While smokescreens are being deployed by all 32 teams this time of year, Roseman’s opinion on the strength of this class is in line with what independent analysts have been saying for weeks. The best bet is to add a hearty ingredient to the Philly stew.
Quarterback is a much more complex cuisine, and has the ability to drastically enhance or completely destroy the overall product.
Roseman was asked about the damaging effects of spending a high pick on a quarterback – to tying your team to the wrong guy.
“I’ll take it one step forward,” said Roseman. “You’re passing on a player that you think will be a really good player at a different position. Like anything in this draft, you want to be sure. You don’t want to take someone because you think.
“We’re not going to force anything. Our draft board may not be the same as people in this room or people outside of this room, but we feel very comfortable with the process and where we’re at.”
If you read between the lines and trust what is being written there, Geno Smith is not the pick. The quarterback has been tied to the Eagles quite a bit. But the West Virginia product is generally described more as the best in an underwhelming QB class, and less as a sure thing.
“When you are picking four, taking a chance [Roseman laughs]…anyone we’re picking we’re confident in what kind of player they are going to be,” he said.
It is possible the Eagles have that kind of full confidence in Smith, but it is more likely that they still have a doubt or two.
Roseman was asked to describe the quarterback class as a whole.

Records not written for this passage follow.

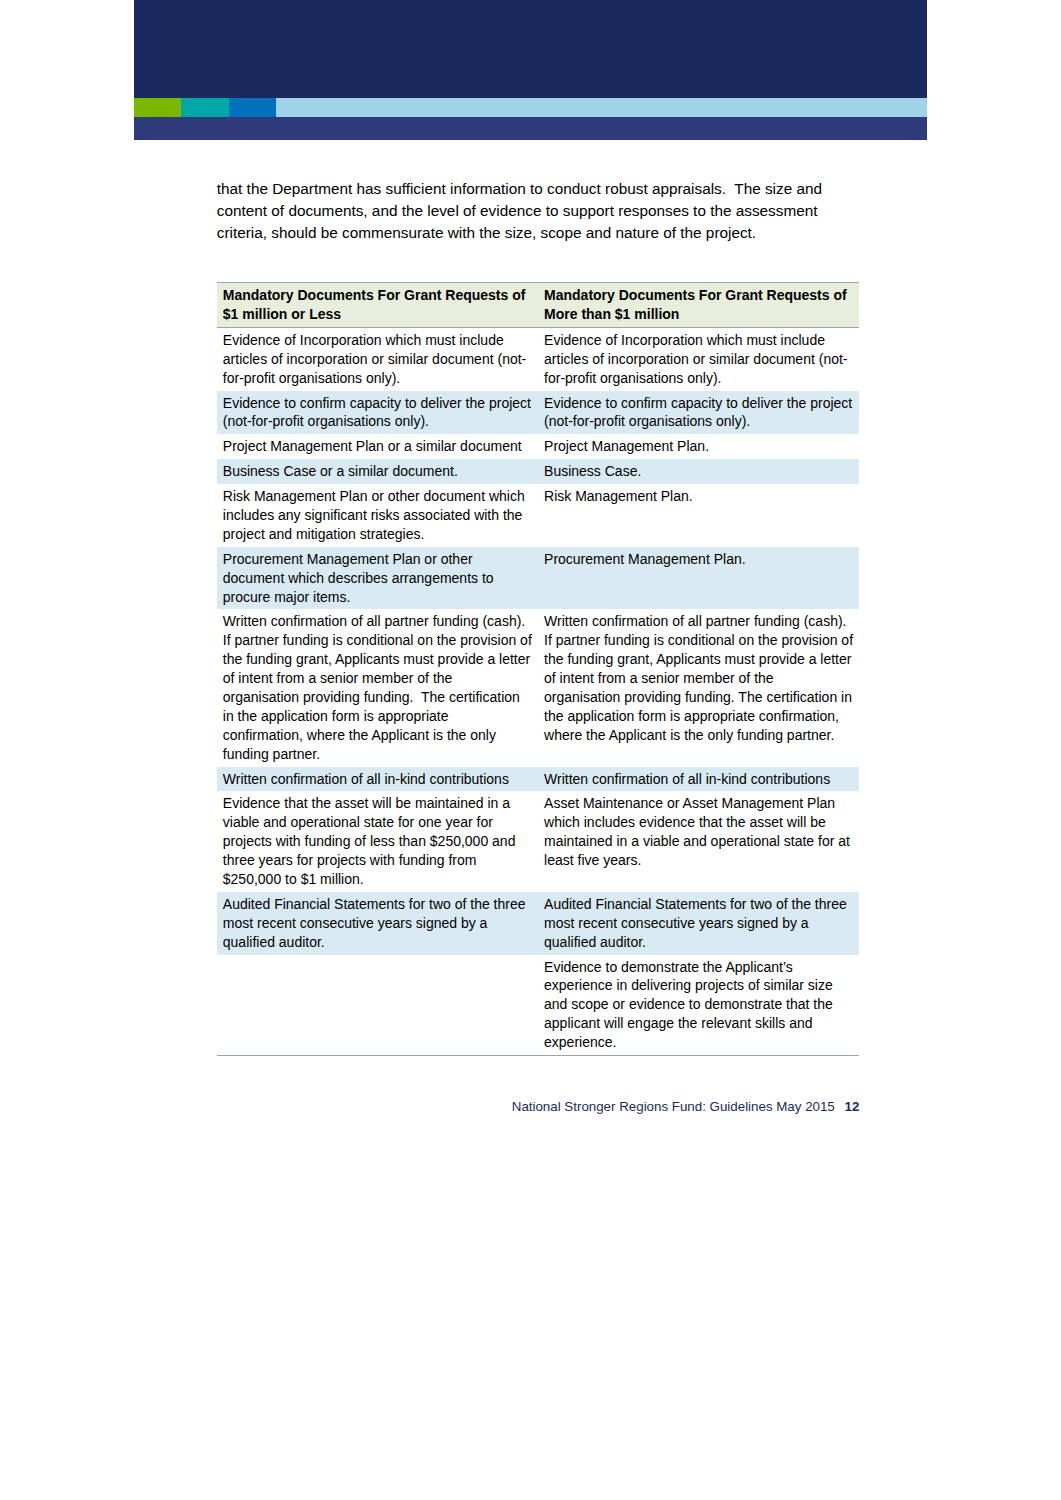that the Department has sufficient information to conduct robust appraisals. The size and content of documents, and the level of evidence to support responses to the assessment criteria, should be commensurate with the size, scope and nature of the project.
| Mandatory Documents For Grant Requests of $1 million or Less | Mandatory Documents For Grant Requests of More than $1 million |
| --- | --- |
| Evidence of Incorporation which must include articles of incorporation or similar document (not-for-profit organisations only). | Evidence of Incorporation which must include articles of incorporation or similar document (not-for-profit organisations only). |
| Evidence to confirm capacity to deliver the project (not-for-profit organisations only). | Evidence to confirm capacity to deliver the project (not-for-profit organisations only). |
| Project Management Plan or a similar document | Project Management Plan. |
| Business Case or a similar document. | Business Case. |
| Risk Management Plan or other document which includes any significant risks associated with the project and mitigation strategies. | Risk Management Plan. |
| Procurement Management Plan or other document which describes arrangements to procure major items. | Procurement Management Plan. |
| Written confirmation of all partner funding (cash). If partner funding is conditional on the provision of the funding grant, Applicants must provide a letter of intent from a senior member of the organisation providing funding. The certification in the application form is appropriate confirmation, where the Applicant is the only funding partner. | Written confirmation of all partner funding (cash). If partner funding is conditional on the provision of the funding grant, Applicants must provide a letter of intent from a senior member of the organisation providing funding. The certification in the application form is appropriate confirmation, where the Applicant is the only funding partner. |
| Written confirmation of all in-kind contributions | Written confirmation of all in-kind contributions |
| Evidence that the asset will be maintained in a viable and operational state for one year for projects with funding of less than $250,000 and three years for projects with funding from $250,000 to $1 million. | Asset Maintenance or Asset Management Plan which includes evidence that the asset will be maintained in a viable and operational state for at least five years. |
| Audited Financial Statements for two of the three most recent consecutive years signed by a qualified auditor. | Audited Financial Statements for two of the three most recent consecutive years signed by a qualified auditor. |
| | Evidence to demonstrate the Applicant’s experience in delivering projects of similar size and scope or evidence to demonstrate that the applicant will engage the relevant skills and experience. |
National Stronger Regions Fund: Guidelines May 2015 12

“You look at last year, and I think the expectations are out of whack on groups going forward because last year was a unique group,” he said. “When we look back at that group, I think it’s going to be one where people look at and say it was a rare opportunity in the NFL, certainly at the top when you talk about those guys. If you take out last year and compare it to other years, it falls more in line.”
Beyond Smith, the Eagles have been tied to Florida State’s EJ Manuel and Arizona’s Matt Scott. Both of those signal-callers seemed to enjoy a bump in stock this offseason. Interstingly, Roseman allowed that the team’s QB rankings did not change at all from 1-3 from the end of the season to now, and believes the same is true for the entire top 5. They have not been heavily swayed by Senior Bowl performances, Combine results or personal visits, by the sounds of it.
Have they been impressed enough to pull the trigger on one of these quarterbacks? Perhaps, but likely not at No. 4.